Placement new and delete in constexpr functions

Question

Let's imagine we have some class

struct Foo {
    constexpr Foo(int& x) : x_(x) { x_++; }
    constexpr ~Foo() noexcept     { x_++; }

    int& x_;
};

In C++20 with g++-10 -std=c++20 we can have a function like this:

constexpr int do_foo_1() {
    int x = 0;
    Foo* p = new Foo(x);
    delete p;
    return x;
}

int main() {
    static_assert(do_foo_1() == 2);
}

Let's try to divide operator new into memory allocation and inplace construction. So new function looks like this:

constexpr int do_foo_2() {
    int x = 0;
    Foo* p = static_cast<Foo*>(::operator new(sizeof(Foo)));
    p = ::new ((void*) p) Foo(x);
    p->~Foo();
    ::operator delete(p);
    return x;
}

But now there are two errors: our memory allocation new and placement new are not constexpr!

error: call to non-‘constexpr’ function ‘void* operator new(std::size_t)’
error: call to non-‘constexpr’ function ‘void* operator new(std::size_t, void*)’

So let's try to work around these errors. With <memory> we can have code like this:

constexpr int do_foo_3() {
    std::allocator<Foo> alc;
    int x = 0;
    Foo* p = alc.allocate(1);
    p = std::construct_at(p, x);
    std::destroy_at(p);
    alc.deallocate(p, 1);
    return x;
}

int main() {
    static_assert(do_foo_3() == 2);
}

Question

What is the difference between my usage and usage of these operators in standard library? Isn't the same thing happens in std::construct_at and std::allocator<Foo>::allocate under the hood?

Note

I tried to replicate std::construct_at by simply copying it implementation from <stl_construct.h> but I got same error:

error: ‘constexpr decltype (...) my_construct_at(_Tp*, _Args&& ...) [...]’ called in a constant expression
error: call to non-‘constexpr’ function ‘void* operator new(std::size_t, void*)

Answer 1

What is the difference between my usage and usage of these operators in standard library?

Your usage is not called std::allocator<T>::allocate or std::construct_at.

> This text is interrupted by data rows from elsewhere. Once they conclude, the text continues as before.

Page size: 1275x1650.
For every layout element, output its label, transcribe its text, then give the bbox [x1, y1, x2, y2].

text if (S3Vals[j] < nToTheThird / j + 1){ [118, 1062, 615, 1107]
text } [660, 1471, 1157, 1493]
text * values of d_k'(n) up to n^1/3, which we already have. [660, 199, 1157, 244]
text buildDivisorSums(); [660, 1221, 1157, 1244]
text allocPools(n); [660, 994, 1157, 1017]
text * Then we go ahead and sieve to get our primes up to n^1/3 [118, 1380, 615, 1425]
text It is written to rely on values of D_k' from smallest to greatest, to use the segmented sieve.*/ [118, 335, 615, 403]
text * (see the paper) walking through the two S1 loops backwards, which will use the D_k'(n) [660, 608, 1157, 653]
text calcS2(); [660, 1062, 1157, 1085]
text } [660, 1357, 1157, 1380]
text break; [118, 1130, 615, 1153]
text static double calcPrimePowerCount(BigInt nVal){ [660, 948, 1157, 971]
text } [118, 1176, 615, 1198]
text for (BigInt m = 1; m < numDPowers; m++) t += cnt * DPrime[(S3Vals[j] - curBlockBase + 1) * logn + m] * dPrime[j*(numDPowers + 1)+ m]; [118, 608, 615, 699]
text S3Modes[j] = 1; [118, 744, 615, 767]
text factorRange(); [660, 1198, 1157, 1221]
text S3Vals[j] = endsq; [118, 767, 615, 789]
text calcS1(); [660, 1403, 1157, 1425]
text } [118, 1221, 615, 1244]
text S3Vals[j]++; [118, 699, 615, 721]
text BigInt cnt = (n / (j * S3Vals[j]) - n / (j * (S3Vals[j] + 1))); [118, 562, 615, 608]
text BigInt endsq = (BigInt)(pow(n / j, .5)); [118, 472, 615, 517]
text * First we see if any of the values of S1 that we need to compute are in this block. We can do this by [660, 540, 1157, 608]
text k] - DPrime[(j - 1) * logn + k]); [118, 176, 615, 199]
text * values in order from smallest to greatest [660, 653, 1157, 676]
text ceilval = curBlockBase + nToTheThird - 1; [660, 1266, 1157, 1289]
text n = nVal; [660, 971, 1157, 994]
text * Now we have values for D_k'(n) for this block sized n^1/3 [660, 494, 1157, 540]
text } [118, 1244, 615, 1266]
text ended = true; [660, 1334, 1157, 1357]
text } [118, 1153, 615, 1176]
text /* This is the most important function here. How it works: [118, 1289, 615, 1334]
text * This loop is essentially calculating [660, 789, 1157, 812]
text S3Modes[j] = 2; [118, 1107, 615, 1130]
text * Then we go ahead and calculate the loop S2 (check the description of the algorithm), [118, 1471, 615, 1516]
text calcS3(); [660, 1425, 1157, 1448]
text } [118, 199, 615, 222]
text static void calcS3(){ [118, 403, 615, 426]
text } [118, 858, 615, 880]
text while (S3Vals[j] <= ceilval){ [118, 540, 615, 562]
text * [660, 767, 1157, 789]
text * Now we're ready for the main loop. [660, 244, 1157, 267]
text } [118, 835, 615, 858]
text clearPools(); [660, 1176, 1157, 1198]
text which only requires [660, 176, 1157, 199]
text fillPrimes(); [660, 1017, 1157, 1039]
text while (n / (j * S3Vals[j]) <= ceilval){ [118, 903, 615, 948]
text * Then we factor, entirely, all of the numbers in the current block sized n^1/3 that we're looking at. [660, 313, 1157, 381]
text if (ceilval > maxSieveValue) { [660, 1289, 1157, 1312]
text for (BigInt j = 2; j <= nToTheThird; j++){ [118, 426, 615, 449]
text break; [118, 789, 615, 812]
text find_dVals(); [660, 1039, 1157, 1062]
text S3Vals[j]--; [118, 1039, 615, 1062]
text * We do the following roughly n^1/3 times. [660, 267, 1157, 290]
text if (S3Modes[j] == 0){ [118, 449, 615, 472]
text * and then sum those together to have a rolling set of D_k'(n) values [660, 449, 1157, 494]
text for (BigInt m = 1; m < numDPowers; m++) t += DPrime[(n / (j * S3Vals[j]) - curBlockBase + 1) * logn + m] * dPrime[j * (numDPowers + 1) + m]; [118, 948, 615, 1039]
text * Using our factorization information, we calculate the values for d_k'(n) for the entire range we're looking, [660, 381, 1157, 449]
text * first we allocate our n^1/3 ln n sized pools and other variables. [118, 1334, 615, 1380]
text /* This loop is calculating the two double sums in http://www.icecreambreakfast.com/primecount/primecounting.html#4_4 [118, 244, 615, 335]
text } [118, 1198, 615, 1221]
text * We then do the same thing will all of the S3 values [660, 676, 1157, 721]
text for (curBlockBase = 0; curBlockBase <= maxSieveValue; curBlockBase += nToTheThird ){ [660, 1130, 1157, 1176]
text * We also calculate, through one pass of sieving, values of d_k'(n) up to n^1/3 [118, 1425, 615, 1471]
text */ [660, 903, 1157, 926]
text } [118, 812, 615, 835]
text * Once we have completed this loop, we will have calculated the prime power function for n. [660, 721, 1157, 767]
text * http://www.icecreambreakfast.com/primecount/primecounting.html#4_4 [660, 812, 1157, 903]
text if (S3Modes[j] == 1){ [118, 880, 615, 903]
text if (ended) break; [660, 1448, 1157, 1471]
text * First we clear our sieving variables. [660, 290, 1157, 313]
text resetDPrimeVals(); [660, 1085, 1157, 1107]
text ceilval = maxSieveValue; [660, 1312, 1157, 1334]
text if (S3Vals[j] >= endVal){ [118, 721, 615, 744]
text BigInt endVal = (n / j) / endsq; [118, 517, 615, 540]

These particular functions - along with a few others - are specifically granted exceptions to the normal rule:

For the purposes of determining whether an expression E is a core constant expression, the evaluation of a call to a member function of std​::​allocator<T> as defined in [allocator.members], where T is a literal type, does not disqualify E from being a core constant expression, even if the actual evaluation of such a call would otherwise fail the requirements for a core constant expression. Similarly, the evaluation of a call to std​::​destroy_­at, std​::​ranges​::​destroy_­at, std​::​construct_­at, or std​::​ranges​::​construct_­at does not disqualify E from being a core constant expression unless: [...]

As for plain new expressions, during constant evaluation it never calls ::operator new:

During an evaluation of a constant expression, a call to an allocation function is always omitted.